Ginny took the roll from me, hung it on the line with her five rolls of negatives; flowers, and that dark and heavy kind of iceplant, and palm trees and sunsets and clouds, and various groupings of the San Dieguito surf crowd in the Swamis parking lot.

The professor approached. “He’s had to figure out… he will… you don’t belong,” she said. “You can leave for a minute. Just… just stop dancing. Please.” I couldn’t. “Go; Junior; we’ll make some contact prints.”

“Uh huh,” like I knew what that meant. I avoided eye contact with the professor, side-stepped him and one of the big jacket guys.

“Virginia,” the professor said; “how many rolls this time?”

I looked back. Ginny was resetting her polite face as the professor approached her, but, for a second, maybe…maybe she seemed to be looking past him, actually seeing me, almost smiling; but then, there’s something about darkroom lighting… a different light.


When I returned, slipping through the ante-room and the blinds of heavy plastic, into the chemical smell and red-tinged darkness, past the professor and other students, Ginny Cole was examining the drying negatives; her five rolls, my one.

“Are you taking this class just to save money on developing?”

“No. Uh, maybe; partially. It’s more like… yes.” She had four rolls hanging and one fully-developed roll on the counter, on a towel, dobbing the top side with the other half of the same towel. That’s the one I tried to look at. She pulled it up and away. Thirty-five-millimeter negative images.

I backed-off, threw my hands up in a ‘no contest’ gesture. “Secret stuff?”

“It’s just… it’s not that… it’s not secret. They’re nice enough to let me… should have developed these last semester. Not… not secret.”

“Okay. Not secret. Private. Sure. Private.”
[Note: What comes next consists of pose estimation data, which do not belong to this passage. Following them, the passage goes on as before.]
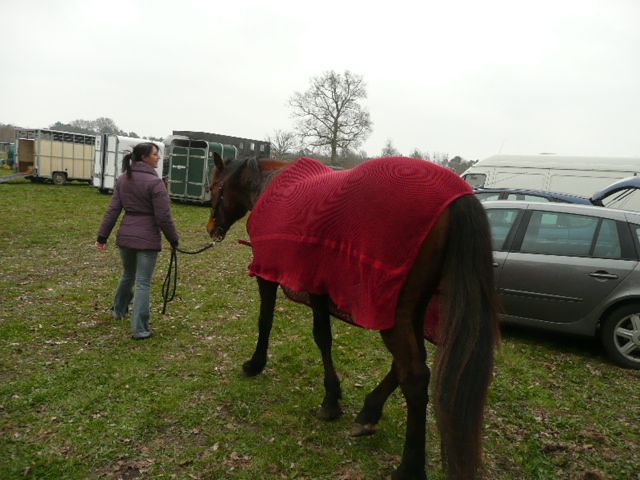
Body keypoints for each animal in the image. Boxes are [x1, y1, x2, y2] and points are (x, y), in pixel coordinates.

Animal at [206, 152, 500, 480]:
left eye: (213, 187)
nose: (211, 228)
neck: (268, 185)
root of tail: (457, 196)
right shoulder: (318, 286)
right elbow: (322, 335)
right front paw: (333, 397)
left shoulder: (270, 274)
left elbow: (276, 324)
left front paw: (260, 365)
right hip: (414, 309)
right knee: (407, 365)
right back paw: (370, 411)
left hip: (394, 313)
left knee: (414, 375)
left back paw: (409, 465)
The ‘private’ thing was too much to put between two people in a darkroom who really didn’t know each other. I looked around the room. Two Big Jackets and the professor were looking at what I caught as nudes. Sure. Private. One of the Jackets pulled out a magnifying glass. Another Jacket slapped him on the back.

I looked back at Ginny. “Artistic,” I said. She looked at the men, back at me, shook her head. “Pervert convention.”

“Yeah. Artsy.” Ginny picked up and held the roll, by the edges, backlit. There was a shot of someone blocking the path at Beacons with a board. It was me. Oh.

“Oh,” I said.

“Telephoto lens,” she said. “You should get one.”

“Uh huh,” I said, checking the other shots, one a closeup of the Jerk looking up, blood (white on the acetate) on his nose and mouth.

“It’s not like you’re my hero or anything.”

“No,” I said. “Telephoto. Have to get one.” She handed my neckerchief back to me. I looked at it, looked at her. “Perfect,” I thought. “I’m not a narc,” I said.